The loans against Agri commodities are typically short term and self-liquidating in nature. The collateral manager guarantees the banks about the quality and quantity of the Agri commodities, provides price information required for margin call and also aids in disposal of the commodities, if necessary. The last few years of subdued agricultural growth and economics has increased counterparty risks with rising incidents of fraud, especially for all players in the collateral management business. This industry is manpower intensive and the industry due to its low-cost profile and less organised nature, has a significant challenge in attracting talent with the right skills, integrity and value systems especially at field level. The banks and financial institutes transfer the risk of quality and quantity of underlying commodity through the Collateral Management (CM) agreement by paying services charges to the Collateral Manager. Therefore in the event of any short fall incident arising on account of infidelity of employees, liability to make good losses to the bank /financial institution sometimes crystallises on the CM agencies.

CM business is fraught with high degree of operational risk

Additionally this industry is manpower intensive and CM companies remain dependent on the effective supervision of storage and monitoring of inflow and outflow of commodities and the risk reward ratio is very slender therefore this business requires constant monitoring and surveillance.

Another challenge in providing CM services emanates from the logistics complexities of securing numerous warehouses spread across the remote parts of the country and safe custody of commodity as usually commodity is stored in the warehouse/cold storages owned by the third party therefore possibility of undue influence of the warehouse owner/cold storage owner cannot be totally ruled out.
In Agri commodity finance business downward volatility of prices erodes the margin of the client and in such a situation delayed disposal of the commodity may snowball into financial loss to the financial institution/ company.
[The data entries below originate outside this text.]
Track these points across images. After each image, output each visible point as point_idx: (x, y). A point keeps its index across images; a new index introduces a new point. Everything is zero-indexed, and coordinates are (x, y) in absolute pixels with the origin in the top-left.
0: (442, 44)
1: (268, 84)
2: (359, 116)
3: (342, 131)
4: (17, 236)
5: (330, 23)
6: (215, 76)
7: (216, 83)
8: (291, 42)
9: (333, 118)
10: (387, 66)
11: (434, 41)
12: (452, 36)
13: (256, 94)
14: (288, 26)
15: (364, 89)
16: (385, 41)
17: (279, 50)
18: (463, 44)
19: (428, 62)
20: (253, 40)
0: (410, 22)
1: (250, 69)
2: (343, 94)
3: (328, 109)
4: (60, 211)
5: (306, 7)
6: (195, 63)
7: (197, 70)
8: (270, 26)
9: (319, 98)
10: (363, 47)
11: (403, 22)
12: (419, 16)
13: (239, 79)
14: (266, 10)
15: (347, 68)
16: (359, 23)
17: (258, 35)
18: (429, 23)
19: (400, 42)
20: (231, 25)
Further, transfer of risk to the insurance company is limited due to the reduction in the quantum of sum assured coupled with surge in the insurance premium cost.

• Extensive risk profiling of client based on the past antecedent of the client, analysis of financial standing.
• Exposure capping based on the client rating, commodity concentration and geography concentration.
• Continuous streamlining of the operating process and issuing detailed standardised operating process and ensuring its adherence to ensure the security of the underlying commodity.
• Several levels of audit checks based on the risk profile of warehouses/godowns.

The current collateral management processes in India are evolving and now shifting more towards technology-driven monitoring which plays an important role in the management of the thinly spread structures. The system not only ensures that the issuance and release of the warehouse receipt are centralised, but also keeps all relevant personnel updated in real time on the status of the collateral. The use of CCTV cameras is also an important element to initiate corrective action and downsize the likely quantum of risk.